* INSTRUCTIONS TO FOLLOW *
A complete copy of the entries, exactly as written, is the expected result.

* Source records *
--- START ---
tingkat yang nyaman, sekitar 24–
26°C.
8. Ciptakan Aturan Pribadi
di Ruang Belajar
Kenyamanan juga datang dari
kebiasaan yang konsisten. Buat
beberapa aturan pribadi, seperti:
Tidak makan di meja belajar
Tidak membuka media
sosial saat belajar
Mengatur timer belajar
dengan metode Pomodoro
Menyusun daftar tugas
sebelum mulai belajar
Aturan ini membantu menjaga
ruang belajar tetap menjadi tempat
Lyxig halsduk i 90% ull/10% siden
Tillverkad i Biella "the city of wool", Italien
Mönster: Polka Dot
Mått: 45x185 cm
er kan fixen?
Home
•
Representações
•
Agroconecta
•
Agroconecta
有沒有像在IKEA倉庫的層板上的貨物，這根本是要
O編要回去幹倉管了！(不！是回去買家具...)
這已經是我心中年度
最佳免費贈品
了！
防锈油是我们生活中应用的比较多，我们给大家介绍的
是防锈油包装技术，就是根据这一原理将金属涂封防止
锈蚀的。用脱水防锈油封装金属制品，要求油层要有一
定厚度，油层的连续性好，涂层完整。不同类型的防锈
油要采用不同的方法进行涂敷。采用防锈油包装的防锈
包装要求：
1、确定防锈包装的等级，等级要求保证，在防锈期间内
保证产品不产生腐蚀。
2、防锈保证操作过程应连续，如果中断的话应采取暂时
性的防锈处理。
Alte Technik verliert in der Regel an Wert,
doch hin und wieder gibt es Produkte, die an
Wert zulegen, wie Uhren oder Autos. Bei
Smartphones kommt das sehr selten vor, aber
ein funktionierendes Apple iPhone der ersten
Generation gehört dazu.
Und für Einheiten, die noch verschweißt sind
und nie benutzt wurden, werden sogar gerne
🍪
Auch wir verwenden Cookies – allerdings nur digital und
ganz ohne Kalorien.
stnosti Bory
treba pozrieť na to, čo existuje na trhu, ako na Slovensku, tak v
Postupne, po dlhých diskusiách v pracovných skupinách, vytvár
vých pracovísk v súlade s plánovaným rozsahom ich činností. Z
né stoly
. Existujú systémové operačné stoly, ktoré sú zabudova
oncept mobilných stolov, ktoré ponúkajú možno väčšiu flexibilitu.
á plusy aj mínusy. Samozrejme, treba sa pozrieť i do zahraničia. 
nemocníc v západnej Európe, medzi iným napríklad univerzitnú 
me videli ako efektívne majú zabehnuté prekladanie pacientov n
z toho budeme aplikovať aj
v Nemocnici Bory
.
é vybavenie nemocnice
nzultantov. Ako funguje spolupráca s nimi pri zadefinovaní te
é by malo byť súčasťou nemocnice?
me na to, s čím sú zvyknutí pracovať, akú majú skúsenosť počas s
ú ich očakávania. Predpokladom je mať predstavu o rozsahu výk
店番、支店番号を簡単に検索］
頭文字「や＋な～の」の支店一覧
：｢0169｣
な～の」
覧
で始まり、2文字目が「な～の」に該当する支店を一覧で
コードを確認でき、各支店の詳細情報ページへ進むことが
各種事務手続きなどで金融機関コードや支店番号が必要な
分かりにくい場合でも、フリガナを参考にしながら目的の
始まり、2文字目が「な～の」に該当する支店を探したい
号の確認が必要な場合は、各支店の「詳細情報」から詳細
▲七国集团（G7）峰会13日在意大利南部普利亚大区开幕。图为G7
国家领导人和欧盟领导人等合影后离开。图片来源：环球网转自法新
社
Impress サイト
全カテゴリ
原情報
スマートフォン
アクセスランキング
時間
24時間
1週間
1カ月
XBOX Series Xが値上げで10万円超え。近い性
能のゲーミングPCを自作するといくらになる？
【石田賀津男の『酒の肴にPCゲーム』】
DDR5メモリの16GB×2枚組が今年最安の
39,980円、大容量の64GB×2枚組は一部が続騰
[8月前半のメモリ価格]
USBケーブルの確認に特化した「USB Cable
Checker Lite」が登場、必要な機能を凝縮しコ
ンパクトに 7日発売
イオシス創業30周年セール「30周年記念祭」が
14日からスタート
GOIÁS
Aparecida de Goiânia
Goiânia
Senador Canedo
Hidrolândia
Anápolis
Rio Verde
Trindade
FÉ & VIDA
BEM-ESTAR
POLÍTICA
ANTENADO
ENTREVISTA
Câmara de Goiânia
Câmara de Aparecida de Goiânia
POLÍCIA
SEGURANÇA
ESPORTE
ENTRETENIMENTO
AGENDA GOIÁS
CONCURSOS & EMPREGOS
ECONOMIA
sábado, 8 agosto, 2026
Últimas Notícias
--- END ---
* SOLUTION FOR THIS PROBLEM *
tingkat yang nyaman, sekitar 24–
26°C.
8. Ciptakan Aturan Pribadi
di Ruang Belajar
Kenyamanan juga datang dari
kebiasaan yang konsisten. Buat
beberapa aturan pribadi, seperti:
Tidak makan di meja belajar
Tidak membuka media
sosial saat belajar
Mengatur timer belajar
dengan metode Pomodoro
Menyusun daftar tugas
sebelum mulai belajar
Aturan ini membantu menjaga
ruang belajar tetap menjadi tempat
Lyxig halsduk i 90% ull/10% siden
Tillverkad i Biella "the city of wool", Italien
Mönster: Polka Dot
Mått: 45x185 cm
er kan fixen?
Home
•
Representações
•
Agroconecta
•
Agroconecta
有沒有像在IKEA倉庫的層板上的貨物，這根本是要
O編要回去幹倉管了！(不！是回去買家具...)
這已經是我心中年度
最佳免費贈品
了！
防锈油是我们生活中应用的比较多，我们给大家介绍的
是防锈油包装技术，就是根据这一原理将金属涂封防止
锈蚀的。用脱水防锈油封装金属制品，要求油层要有一
定厚度，油层的连续性好，涂层完整。不同类型的防锈
油要采用不同的方法进行涂敷。采用防锈油包装的防锈
包装要求：
1、确定防锈包装的等级，等级要求保证，在防锈期间内
保证产品不产生腐蚀。
2、防锈保证操作过程应连续，如果中断的话应采取暂时
性的防锈处理。
Alte Technik verliert in der Regel an Wert,
doch hin und wieder gibt es Produkte, die an
Wert zulegen, wie Uhren oder Autos. Bei
Smartphones kommt das sehr selten vor, aber
ein funktionierendes Apple iPhone der ersten
Generation gehört dazu.
Und für Einheiten, die noch verschweißt sind
und nie benutzt wurden, werden sogar gerne
🍪
Auch wir verwenden Cookies – allerdings nur digital und
ganz ohne Kalorien.
stnosti Bory
treba pozrieť na to, čo existuje na trhu, ako na Slovensku, tak v
Postupne, po dlhých diskusiách v pracovných skupinách, vytvár
vých pracovísk v súlade s plánovaným rozsahom ich činností. Z
né stoly
. Existujú systémové operačné stoly, ktoré sú zabudova
oncept mobilných stolov, ktoré ponúkajú možno väčšiu flexibilitu.
á plusy aj mínusy. Samozrejme, treba sa pozrieť i do zahraničia. 
nemocníc v západnej Európe, medzi iným napríklad univerzitnú 
me videli ako efektívne majú zabehnuté prekladanie pacientov n
z toho budeme aplikovať aj
v Nemocnici Bory
.
é vybavenie nemocnice
nzultantov. Ako funguje spolupráca s nimi pri zadefinovaní te
é by malo byť súčasťou nemocnice?
me na to, s čím sú zvyknutí pracovať, akú majú skúsenosť počas s
ú ich očakávania. Predpokladom je mať predstavu o rozsahu výk
店番、支店番号を簡単に検索］
頭文字「や＋な～の」の支店一覧
：｢0169｣
な～の」
覧
で始まり、2文字目が「な～の」に該当する支店を一覧で
コードを確認でき、各支店の詳細情報ページへ進むことが
各種事務手続きなどで金融機関コードや支店番号が必要な
分かりにくい場合でも、フリガナを参考にしながら目的の
始まり、2文字目が「な～の」に該当する支店を探したい
号の確認が必要な場合は、各支店の「詳細情報」から詳細
▲七国集团（G7）峰会13日在意大利南部普利亚大区开幕。图为G7
国家领导人和欧盟领导人等合影后离开。图片来源：环球网转自法新
社
Impress サイト
全カテゴリ
原情報
スマートフォン
アクセスランキング
時間
24時間
1週間
1カ月
XBOX Series Xが値上げで10万円超え。近い性
能のゲーミングPCを自作するといくらになる？
【石田賀津男の『酒の肴にPCゲーム』】
DDR5メモリの16GB×2枚組が今年最安の
39,980円、大容量の64GB×2枚組は一部が続騰
[8月前半のメモリ価格]
USBケーブルの確認に特化した「USB Cable
Checker Lite」が登場、必要な機能を凝縮しコ
ンパクトに 7日発売
イオシス創業30周年セール「30周年記念祭」が
14日からスタート
GOIÁS
Aparecida de Goiânia
Goiânia
Senador Canedo
Hidrolândia
Anápolis
Rio Verde
Trindade
FÉ & VIDA
BEM-ESTAR
POLÍTICA
ANTENADO
ENTREVISTA
Câmara de Goiânia
Câmara de Aparecida de Goiânia
POLÍCIA
SEGURANÇA
ESPORTE
ENTRETENIMENTO
AGENDA GOIÁS
CONCURSOS & EMPREGOS
ECONOMIA
sábado, 8 agosto, 2026
Últimas Notícias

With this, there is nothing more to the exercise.